Cameron Spencer is an award-winning Chief Photographer at Getty Images in Sydney, Australia. In 1999 Cameron attained a bachelor’s degree in visual communication majoring in photography, his career began working as an assistant and freelance photographer. In 2002 Cameron started working at Getty Images in Sydney as a Picture Desk editor then Assignments Editor and, after many weekends being mentored by several senior Getty Images photographers and industry leaders, in 2004 the self-confessed sports fanatic became a staff photographer specialising in photographing sport and portraiture.
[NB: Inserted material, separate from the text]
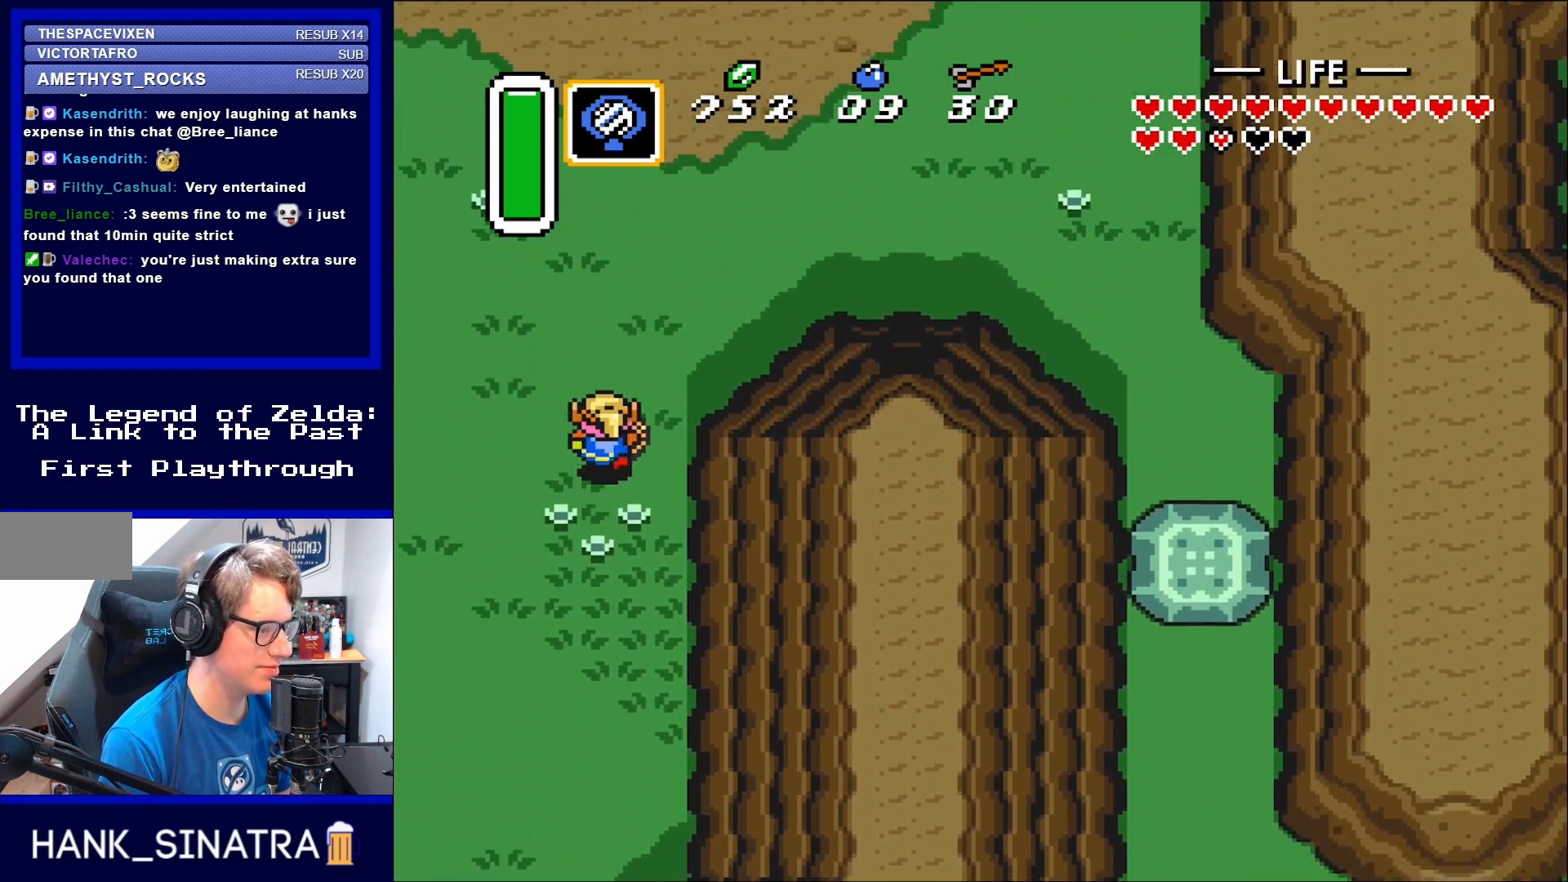
{"buttons": ["DPAD_RIGHT"], "events": [[183, "DPAD_RIGHT", "down"], [433, "DPAD_UP", "up"]]}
Over the past two decades, Cameron has covered major events including eight Olympic Games, four Commonwealth Games, five Rugby World Cups, two Asian Beach Games, two New Zealand Winter Games, two IAAF World Athletics Championships, the FIFA World Cup in South Africa and Brazil and International Cricket including the ICC One Day World Cup and multiple Ashes test series. Cameron’s work is regularly published in newspapers, magazines and online around the world. Publications include The Sydney Morning Herald, The Australian, The Daily Telegraph, The Independent, The Times, The Washington Post, The New York Times, Inside Sport and Sports Illustrated. His awards and accolades include: 2015 Picture of the Year International 72nd — Sports Photographer of the Year 1st Place; 2015 NPPA Best of Photojournalism — Sports Photojournalist of the Year 1st Place; 2014, 2016 and 2022 Australian Media Alliance Walkley Awards — Sports Photography Winner; 2017 World Press Photo — Sports Singles 2nd Place; 2017 NPPA Best of Photojournalism — Rio Olympics Single Picture 1st Place; 2021 World Sports Photography Awards — Best Sports Image of the Past 25 Years Silver Award; 2021 World Sports Photography Awards — Best Athletics Picture of the Past 25 Years Gold Award.